_Passage for review_

=== Section Start ===

In November 2015, Complexity picked up the Swedish trio of Linus "Limmp" Blomdin, Rasmus "Chessie" Blomdin and Simon "Handsken" Haag. Together with swindlemelonzz and his brother, Zakari "Zfreek" Freedman, Complexity qualified for several events in early 2016, including the Shanghai Major 2016. COL placed last in their group but earned a direct invite to the Manila Major. Following the Shanghai Major, the team beat North American rivals Evil Geniuses at Epicenter 2016 to earn a top-4 finish. Their performance declined after that and the team lost multiple qualifiers and placed 9th-12th at the Manila Major. Their season ended after losing in qualifiers for The International 2016.

The 2016–2017 season began with another roster change. Limmp, Chessie and Handsken parted ways with the team to return to Sweden. On September 15, 2016, COL added Mihai "canceL^^" Antonio, David "Moo" Hull and Justin "jk" Rosselle. Before the team attended their first LAN event however, jk left COL. Former Team Archon player and Moo teammate Jaron "monkeys-forever" Clinton was added and played with the team at the Northern Arena BEAT Invitational and the Boston Major. The team finished last at both events.

Complexity and cancel^^ parted ways in February 2017. COL added Eric "747" Dong to replace cancel^^, another former Team Archon player. The team did not perform well and made a final roster change going into the last portion of the season. On May 23, 2017, COL added European pubstar Feras "Feero" Hroob and North American veteran Jimmy "Demon" Ho to its roster. The team continued to struggle and failed to qualify for The International 2017, ending its season.

=== Section End ===

_Questions_
1 – From the Complexity roster history, quote the text starting with "In November 2015, Complexity" and going on through "The International 2016.".
2 – According to the Complexity roster history, why did Limmp, Chessie and Handsken leave the team at the start of the 2016–2017 season?

_Supplied data_
=== Section Start ===

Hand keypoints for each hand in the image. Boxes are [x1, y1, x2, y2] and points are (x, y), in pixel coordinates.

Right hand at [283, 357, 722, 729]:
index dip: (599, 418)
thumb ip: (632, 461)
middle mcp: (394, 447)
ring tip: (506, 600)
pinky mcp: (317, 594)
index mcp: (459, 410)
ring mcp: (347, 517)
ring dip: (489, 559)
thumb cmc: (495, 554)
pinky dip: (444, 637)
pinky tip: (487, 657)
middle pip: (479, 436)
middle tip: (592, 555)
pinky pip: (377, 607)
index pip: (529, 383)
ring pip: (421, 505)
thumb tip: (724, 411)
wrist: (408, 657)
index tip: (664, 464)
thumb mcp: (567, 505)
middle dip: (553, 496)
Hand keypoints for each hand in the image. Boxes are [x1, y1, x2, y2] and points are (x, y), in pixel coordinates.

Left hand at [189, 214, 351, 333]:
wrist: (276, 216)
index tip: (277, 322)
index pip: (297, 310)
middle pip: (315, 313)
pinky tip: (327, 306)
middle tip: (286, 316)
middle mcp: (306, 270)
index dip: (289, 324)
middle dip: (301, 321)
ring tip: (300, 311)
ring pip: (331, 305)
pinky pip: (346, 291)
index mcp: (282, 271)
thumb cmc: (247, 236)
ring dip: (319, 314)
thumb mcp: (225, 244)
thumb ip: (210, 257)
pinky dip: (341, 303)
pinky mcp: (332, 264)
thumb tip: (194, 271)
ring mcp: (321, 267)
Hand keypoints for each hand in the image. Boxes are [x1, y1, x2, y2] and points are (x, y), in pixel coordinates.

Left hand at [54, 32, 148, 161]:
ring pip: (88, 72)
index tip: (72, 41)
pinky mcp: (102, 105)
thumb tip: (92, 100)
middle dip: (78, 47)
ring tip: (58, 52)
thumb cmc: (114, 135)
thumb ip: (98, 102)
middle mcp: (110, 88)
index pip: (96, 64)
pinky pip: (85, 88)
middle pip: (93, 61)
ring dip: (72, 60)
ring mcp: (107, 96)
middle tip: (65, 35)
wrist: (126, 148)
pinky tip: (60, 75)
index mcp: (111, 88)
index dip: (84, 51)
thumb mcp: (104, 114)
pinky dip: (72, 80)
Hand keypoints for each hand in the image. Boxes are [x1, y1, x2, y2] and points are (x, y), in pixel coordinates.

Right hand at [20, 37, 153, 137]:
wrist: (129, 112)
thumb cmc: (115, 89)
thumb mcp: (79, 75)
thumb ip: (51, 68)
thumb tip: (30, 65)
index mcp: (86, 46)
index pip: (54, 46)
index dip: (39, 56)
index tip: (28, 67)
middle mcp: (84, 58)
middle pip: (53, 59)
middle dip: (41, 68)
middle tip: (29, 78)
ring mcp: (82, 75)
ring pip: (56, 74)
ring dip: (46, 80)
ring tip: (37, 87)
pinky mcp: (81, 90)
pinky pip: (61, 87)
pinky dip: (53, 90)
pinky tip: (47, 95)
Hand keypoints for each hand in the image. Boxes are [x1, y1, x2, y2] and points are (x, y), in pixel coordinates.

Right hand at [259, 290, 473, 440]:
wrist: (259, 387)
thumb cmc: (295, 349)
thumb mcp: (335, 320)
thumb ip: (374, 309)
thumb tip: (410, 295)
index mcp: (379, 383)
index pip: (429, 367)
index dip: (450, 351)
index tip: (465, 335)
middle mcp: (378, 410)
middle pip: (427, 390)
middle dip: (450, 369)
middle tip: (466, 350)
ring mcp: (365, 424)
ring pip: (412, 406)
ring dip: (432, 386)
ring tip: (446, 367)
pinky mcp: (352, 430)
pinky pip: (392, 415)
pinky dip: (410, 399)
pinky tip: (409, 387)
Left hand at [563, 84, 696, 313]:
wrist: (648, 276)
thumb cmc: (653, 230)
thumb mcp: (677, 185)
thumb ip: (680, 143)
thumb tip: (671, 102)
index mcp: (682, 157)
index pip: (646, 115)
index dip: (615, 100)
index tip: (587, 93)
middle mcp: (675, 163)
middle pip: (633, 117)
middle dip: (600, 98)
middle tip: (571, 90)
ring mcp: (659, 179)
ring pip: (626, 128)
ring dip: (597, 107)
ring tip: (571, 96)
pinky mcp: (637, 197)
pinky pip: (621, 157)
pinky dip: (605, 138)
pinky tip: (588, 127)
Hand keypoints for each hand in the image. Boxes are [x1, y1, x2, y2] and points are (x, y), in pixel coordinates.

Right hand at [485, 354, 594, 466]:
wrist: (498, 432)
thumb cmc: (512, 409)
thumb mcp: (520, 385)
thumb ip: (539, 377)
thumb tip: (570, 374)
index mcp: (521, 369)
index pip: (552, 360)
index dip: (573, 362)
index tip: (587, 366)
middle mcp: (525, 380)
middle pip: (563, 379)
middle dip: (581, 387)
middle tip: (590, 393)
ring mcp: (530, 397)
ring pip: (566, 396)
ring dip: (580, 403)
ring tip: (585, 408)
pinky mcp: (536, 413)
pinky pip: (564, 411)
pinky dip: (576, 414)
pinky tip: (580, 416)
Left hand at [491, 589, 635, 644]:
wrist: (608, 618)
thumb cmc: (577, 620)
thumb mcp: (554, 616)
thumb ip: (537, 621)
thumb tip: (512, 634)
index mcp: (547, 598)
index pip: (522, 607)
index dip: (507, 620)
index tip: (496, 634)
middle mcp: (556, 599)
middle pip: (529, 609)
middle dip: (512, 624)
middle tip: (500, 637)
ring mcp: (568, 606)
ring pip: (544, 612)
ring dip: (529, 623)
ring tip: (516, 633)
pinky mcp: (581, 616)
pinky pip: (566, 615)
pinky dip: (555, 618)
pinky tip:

=== Section End ===

_Task-by-task results_
1 –
In November 2015, Complexity picked up the Swedish trio of Linus "Limmp" Blomdin, Rasmus "Chessie" Blomdin and Simon "Handsken" Haag. Together with swindlemelonzz and his brother, Zakari "Zfreek" Freedman, Complexity qualified for several events in early 2016, including the Shanghai Major 2016. COL placed last in their group but earned a direct invite to the Manila Major. Following the Shanghai Major, the team beat North American rivals Evil Geniuses at Epicenter 2016 to earn a top-4 finish. Their performance declined after that and the team lost multiple qualifiers and placed 9th-12th at the Manila Major. Their season ended after losing in qualifiers for The International 2016.

2 – They parted ways with Complexity to return to Sweden.